Your reply should reproduce the data below without a single alteration, apart from dropping the images.

▸ RECORDED DATA
____

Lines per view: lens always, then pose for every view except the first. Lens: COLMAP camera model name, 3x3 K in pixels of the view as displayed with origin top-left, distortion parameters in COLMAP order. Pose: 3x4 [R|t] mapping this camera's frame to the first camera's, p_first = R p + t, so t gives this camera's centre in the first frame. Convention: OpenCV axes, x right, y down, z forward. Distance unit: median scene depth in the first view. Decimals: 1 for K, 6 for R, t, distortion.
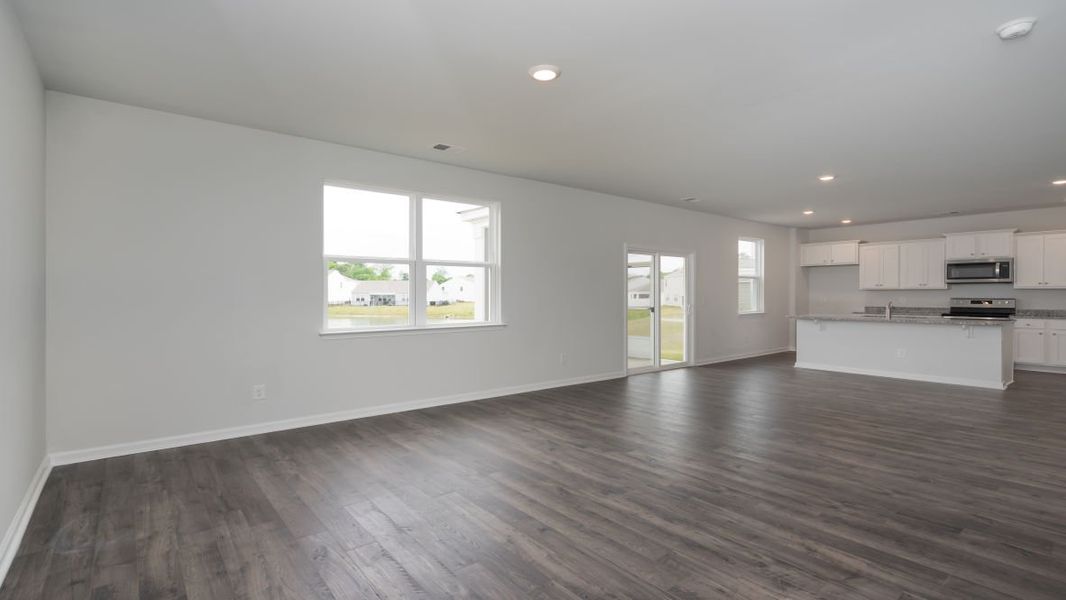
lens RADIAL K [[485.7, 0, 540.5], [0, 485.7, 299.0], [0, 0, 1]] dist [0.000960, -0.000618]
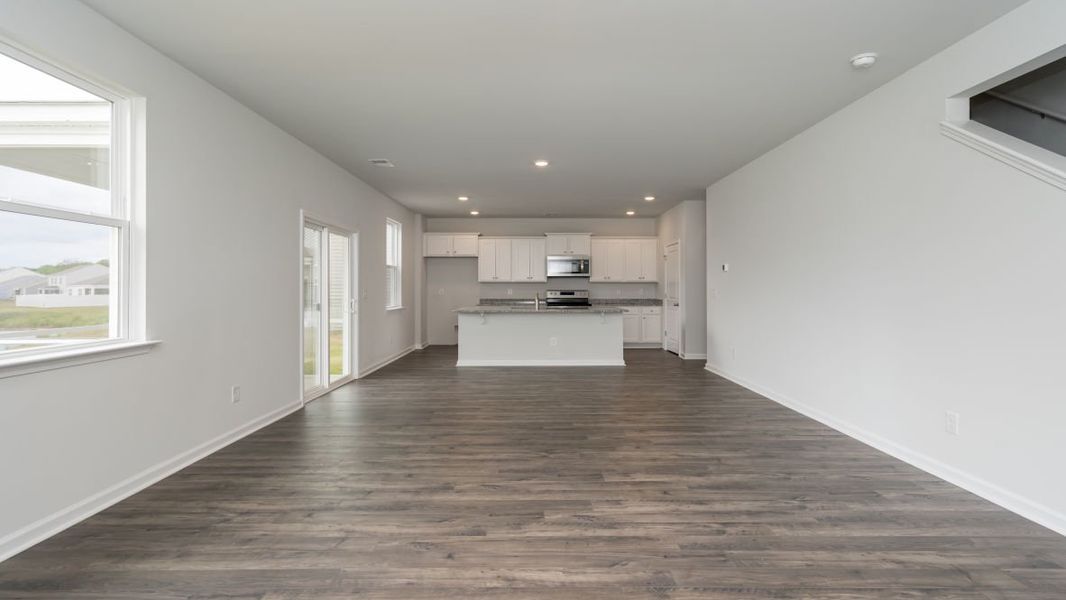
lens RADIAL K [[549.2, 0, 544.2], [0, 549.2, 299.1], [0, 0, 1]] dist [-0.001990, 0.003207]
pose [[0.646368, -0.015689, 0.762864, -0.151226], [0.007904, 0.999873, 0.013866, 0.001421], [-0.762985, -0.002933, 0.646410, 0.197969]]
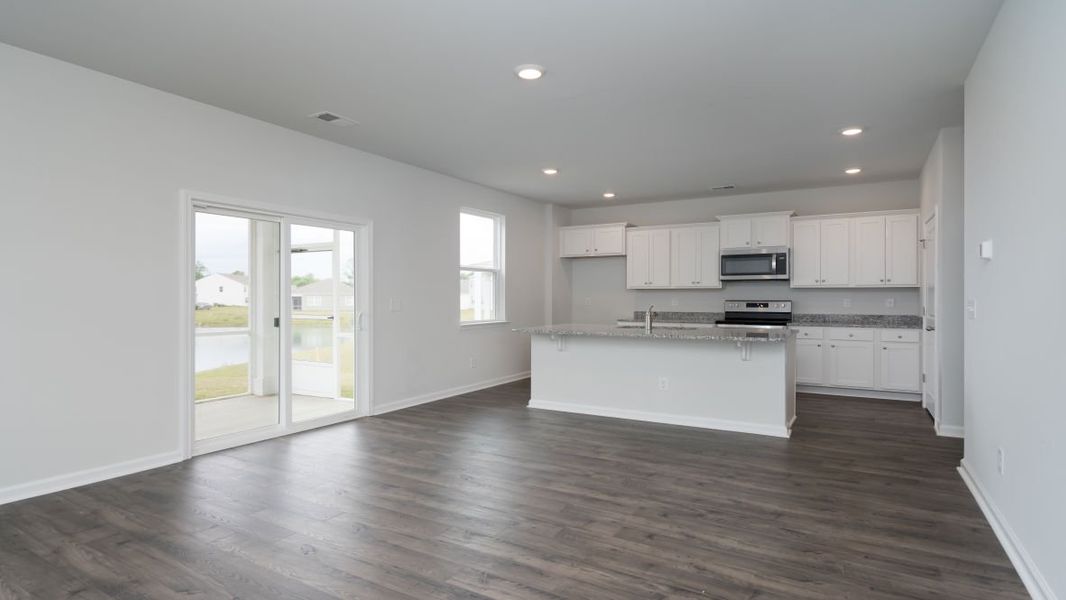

____

▸ EXERCISE ANSWER
Lines per view: lens always, then pose for every view except the first. Lens: COLMAP camera model name, 3x3 K in pixels of the view as displayed with origin top-left, distortion parameters in COLMAP order. Pose: 3x4 [R|t] mapping this camera's frame to the first camera's, p_first = R p + t, so t gives this camera's centre in the first frame. Convention: OpenCV axes, x right, y down, z forward. Distance unit: median scene depth in the first view. Decimals: 1 for K, 6 for R, t, distortion.
lens RADIAL K [[485.7, 0, 540.5], [0, 485.7, 299.0], [0, 0, 1]] dist [0.000960, -0.000618]
lens RADIAL K [[549.2, 0, 544.2], [0, 549.2, 299.1], [0, 0, 1]] dist [-0.001990, 0.003207]
pose [[0.646368, -0.015689, 0.762864, -0.151226], [0.007904, 0.999873, 0.013866, 0.001421], [-0.762985, -0.002933, 0.646410, 0.197969]]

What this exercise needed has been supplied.